# TRY IT
Without including any pictures, please copy every entry below exactly.

# EXTRACTED MATERIAL

- - - - - - -

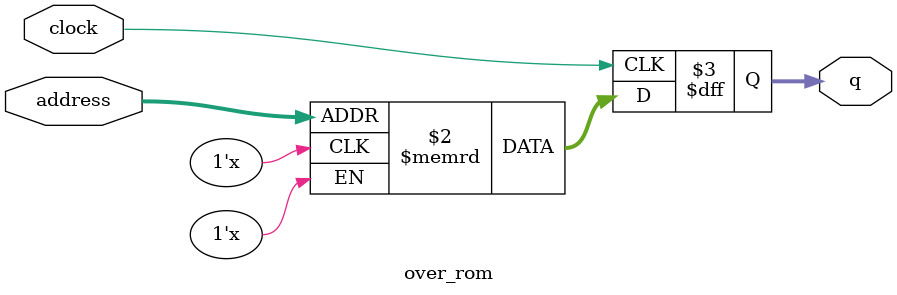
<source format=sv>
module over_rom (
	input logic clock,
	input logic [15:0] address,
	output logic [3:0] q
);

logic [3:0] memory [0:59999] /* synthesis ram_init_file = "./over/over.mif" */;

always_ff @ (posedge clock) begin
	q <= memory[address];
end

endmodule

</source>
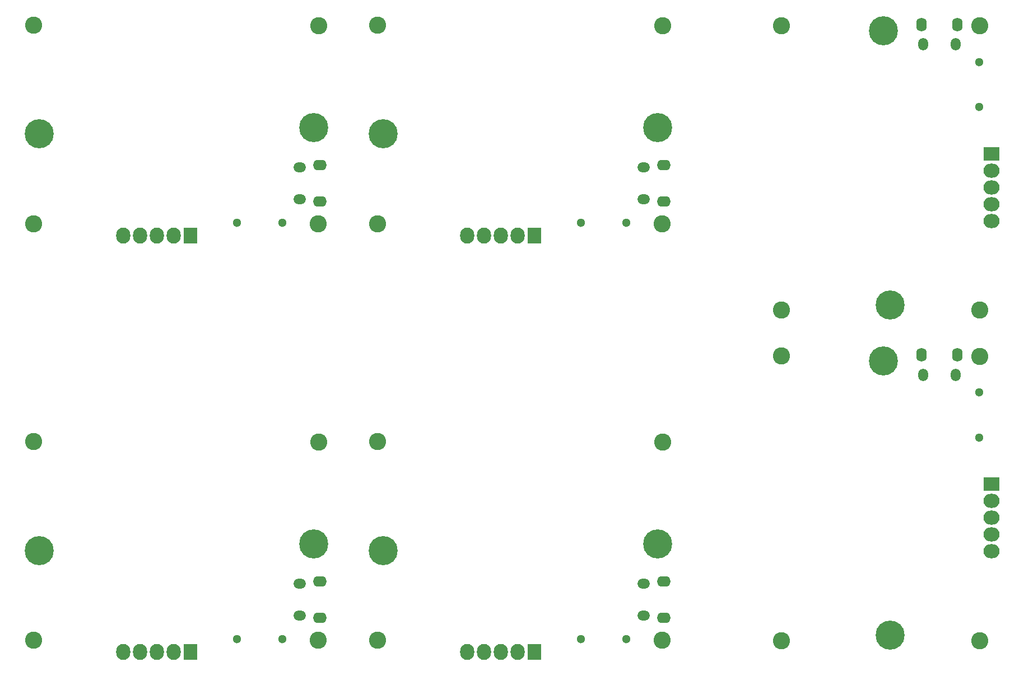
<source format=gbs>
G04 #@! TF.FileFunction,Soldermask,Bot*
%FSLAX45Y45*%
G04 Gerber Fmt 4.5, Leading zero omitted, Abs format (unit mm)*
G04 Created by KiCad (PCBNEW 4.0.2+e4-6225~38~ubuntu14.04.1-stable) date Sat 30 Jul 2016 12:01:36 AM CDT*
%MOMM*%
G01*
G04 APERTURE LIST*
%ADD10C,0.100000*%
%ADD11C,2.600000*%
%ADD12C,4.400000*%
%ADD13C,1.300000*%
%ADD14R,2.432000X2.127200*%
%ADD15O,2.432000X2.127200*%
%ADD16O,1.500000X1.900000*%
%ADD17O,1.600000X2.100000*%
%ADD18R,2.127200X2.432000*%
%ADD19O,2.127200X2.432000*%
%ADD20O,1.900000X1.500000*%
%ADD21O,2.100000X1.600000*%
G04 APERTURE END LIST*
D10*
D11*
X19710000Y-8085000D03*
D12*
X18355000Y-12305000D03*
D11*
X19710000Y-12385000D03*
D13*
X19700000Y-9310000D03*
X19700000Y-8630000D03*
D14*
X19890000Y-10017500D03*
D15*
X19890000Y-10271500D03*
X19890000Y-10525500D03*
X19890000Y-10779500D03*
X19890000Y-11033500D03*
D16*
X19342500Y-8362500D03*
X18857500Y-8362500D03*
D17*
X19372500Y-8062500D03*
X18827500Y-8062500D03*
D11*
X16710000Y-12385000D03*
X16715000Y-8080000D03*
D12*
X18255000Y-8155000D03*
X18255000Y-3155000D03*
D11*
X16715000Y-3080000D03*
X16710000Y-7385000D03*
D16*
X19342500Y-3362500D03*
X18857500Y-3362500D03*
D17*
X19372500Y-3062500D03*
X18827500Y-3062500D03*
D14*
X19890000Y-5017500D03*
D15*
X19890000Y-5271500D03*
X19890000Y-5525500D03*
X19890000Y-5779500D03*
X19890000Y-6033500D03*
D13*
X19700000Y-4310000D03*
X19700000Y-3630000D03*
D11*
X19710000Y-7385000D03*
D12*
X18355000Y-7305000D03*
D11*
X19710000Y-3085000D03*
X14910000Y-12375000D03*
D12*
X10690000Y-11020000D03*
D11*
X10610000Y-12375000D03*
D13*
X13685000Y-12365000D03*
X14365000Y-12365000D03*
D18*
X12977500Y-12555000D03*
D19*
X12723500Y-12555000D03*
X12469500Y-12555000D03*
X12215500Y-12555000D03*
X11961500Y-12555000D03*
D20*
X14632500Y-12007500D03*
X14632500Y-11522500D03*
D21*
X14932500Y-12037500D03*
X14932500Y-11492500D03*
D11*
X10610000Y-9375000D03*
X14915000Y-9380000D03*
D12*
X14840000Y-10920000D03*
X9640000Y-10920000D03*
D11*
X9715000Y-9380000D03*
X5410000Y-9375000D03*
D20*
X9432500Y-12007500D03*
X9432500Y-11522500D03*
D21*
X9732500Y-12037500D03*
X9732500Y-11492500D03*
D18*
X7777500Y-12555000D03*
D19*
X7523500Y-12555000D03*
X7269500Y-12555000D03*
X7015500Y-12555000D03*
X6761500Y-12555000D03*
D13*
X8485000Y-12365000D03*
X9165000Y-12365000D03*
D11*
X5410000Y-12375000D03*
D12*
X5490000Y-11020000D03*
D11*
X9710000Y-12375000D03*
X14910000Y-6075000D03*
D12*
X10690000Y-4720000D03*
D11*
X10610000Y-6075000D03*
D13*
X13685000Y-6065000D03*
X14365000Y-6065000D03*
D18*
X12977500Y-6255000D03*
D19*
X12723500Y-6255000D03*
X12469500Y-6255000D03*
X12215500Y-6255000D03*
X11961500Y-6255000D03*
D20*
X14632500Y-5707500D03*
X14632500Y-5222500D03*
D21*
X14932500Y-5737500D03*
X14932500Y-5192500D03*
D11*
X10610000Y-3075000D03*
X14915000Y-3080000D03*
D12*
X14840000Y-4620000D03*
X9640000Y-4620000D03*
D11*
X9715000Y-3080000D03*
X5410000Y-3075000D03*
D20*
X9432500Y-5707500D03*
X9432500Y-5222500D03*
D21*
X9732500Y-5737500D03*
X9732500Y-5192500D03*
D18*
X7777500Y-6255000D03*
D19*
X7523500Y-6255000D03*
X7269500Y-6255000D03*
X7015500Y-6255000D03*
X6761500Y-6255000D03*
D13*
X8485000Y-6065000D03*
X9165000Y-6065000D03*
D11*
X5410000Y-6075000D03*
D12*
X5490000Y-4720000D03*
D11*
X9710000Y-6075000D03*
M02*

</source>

- - - - - - -

# ANSWER BOX
<source format=sv>
module over_rom (
	input logic clock,
	input logic [15:0] address,
	output logic [3:0] q
);

logic [3:0] memory [0:59999] /* synthesis ram_init_file = "./over/over.mif" */;

always_ff @ (posedge clock) begin
	q <= memory[address];
end

endmodule

</source>
<source format=gbs>
G04 #@! TF.FileFunction,Soldermask,Bot*
%FSLAX45Y45*%
G04 Gerber Fmt 4.5, Leading zero omitted, Abs format (unit mm)*
G04 Created by KiCad (PCBNEW 4.0.2+e4-6225~38~ubuntu14.04.1-stable) date Sat 30 Jul 2016 12:01:36 AM CDT*
%MOMM*%
G01*
G04 APERTURE LIST*
%ADD10C,0.100000*%
%ADD11C,2.600000*%
%ADD12C,4.400000*%
%ADD13C,1.300000*%
%ADD14R,2.432000X2.127200*%
%ADD15O,2.432000X2.127200*%
%ADD16O,1.500000X1.900000*%
%ADD17O,1.600000X2.100000*%
%ADD18R,2.127200X2.432000*%
%ADD19O,2.127200X2.432000*%
%ADD20O,1.900000X1.500000*%
%ADD21O,2.100000X1.600000*%
G04 APERTURE END LIST*
D10*
D11*
X19710000Y-8085000D03*
D12*
X18355000Y-12305000D03*
D11*
X19710000Y-12385000D03*
D13*
X19700000Y-9310000D03*
X19700000Y-8630000D03*
D14*
X19890000Y-10017500D03*
D15*
X19890000Y-10271500D03*
X19890000Y-10525500D03*
X19890000Y-10779500D03*
X19890000Y-11033500D03*
D16*
X19342500Y-8362500D03*
X18857500Y-8362500D03*
D17*
X19372500Y-8062500D03*
X18827500Y-8062500D03*
D11*
X16710000Y-12385000D03*
X16715000Y-8080000D03*
D12*
X18255000Y-8155000D03*
X18255000Y-3155000D03*
D11*
X16715000Y-3080000D03*
X16710000Y-7385000D03*
D16*
X19342500Y-3362500D03*
X18857500Y-3362500D03*
D17*
X19372500Y-3062500D03*
X18827500Y-3062500D03*
D14*
X19890000Y-5017500D03*
D15*
X19890000Y-5271500D03*
X19890000Y-5525500D03*
X19890000Y-5779500D03*
X19890000Y-6033500D03*
D13*
X19700000Y-4310000D03*
X19700000Y-3630000D03*
D11*
X19710000Y-7385000D03*
D12*
X18355000Y-7305000D03*
D11*
X19710000Y-3085000D03*
X14910000Y-12375000D03*
D12*
X10690000Y-11020000D03*
D11*
X10610000Y-12375000D03*
D13*
X13685000Y-12365000D03*
X14365000Y-12365000D03*
D18*
X12977500Y-12555000D03*
D19*
X12723500Y-12555000D03*
X12469500Y-12555000D03*
X12215500Y-12555000D03*
X11961500Y-12555000D03*
D20*
X14632500Y-12007500D03*
X14632500Y-11522500D03*
D21*
X14932500Y-12037500D03*
X14932500Y-11492500D03*
D11*
X10610000Y-9375000D03*
X14915000Y-9380000D03*
D12*
X14840000Y-10920000D03*
X9640000Y-10920000D03*
D11*
X9715000Y-9380000D03*
X5410000Y-9375000D03*
D20*
X9432500Y-12007500D03*
X9432500Y-11522500D03*
D21*
X9732500Y-12037500D03*
X9732500Y-11492500D03*
D18*
X7777500Y-12555000D03*
D19*
X7523500Y-12555000D03*
X7269500Y-12555000D03*
X7015500Y-12555000D03*
X6761500Y-12555000D03*
D13*
X8485000Y-12365000D03*
X9165000Y-12365000D03*
D11*
X5410000Y-12375000D03*
D12*
X5490000Y-11020000D03*
D11*
X9710000Y-12375000D03*
X14910000Y-6075000D03*
D12*
X10690000Y-4720000D03*
D11*
X10610000Y-6075000D03*
D13*
X13685000Y-6065000D03*
X14365000Y-6065000D03*
D18*
X12977500Y-6255000D03*
D19*
X12723500Y-6255000D03*
X12469500Y-6255000D03*
X12215500Y-6255000D03*
X11961500Y-6255000D03*
D20*
X14632500Y-5707500D03*
X14632500Y-5222500D03*
D21*
X14932500Y-5737500D03*
X14932500Y-5192500D03*
D11*
X10610000Y-3075000D03*
X14915000Y-3080000D03*
D12*
X14840000Y-4620000D03*
X9640000Y-4620000D03*
D11*
X9715000Y-3080000D03*
X5410000Y-3075000D03*
D20*
X9432500Y-5707500D03*
X9432500Y-5222500D03*
D21*
X9732500Y-5737500D03*
X9732500Y-5192500D03*
D18*
X7777500Y-6255000D03*
D19*
X7523500Y-6255000D03*
X7269500Y-6255000D03*
X7015500Y-6255000D03*
X6761500Y-6255000D03*
D13*
X8485000Y-6065000D03*
X9165000Y-6065000D03*
D11*
X5410000Y-6075000D03*
D12*
X5490000Y-4720000D03*
D11*
X9710000Y-6075000D03*
M02*

</source>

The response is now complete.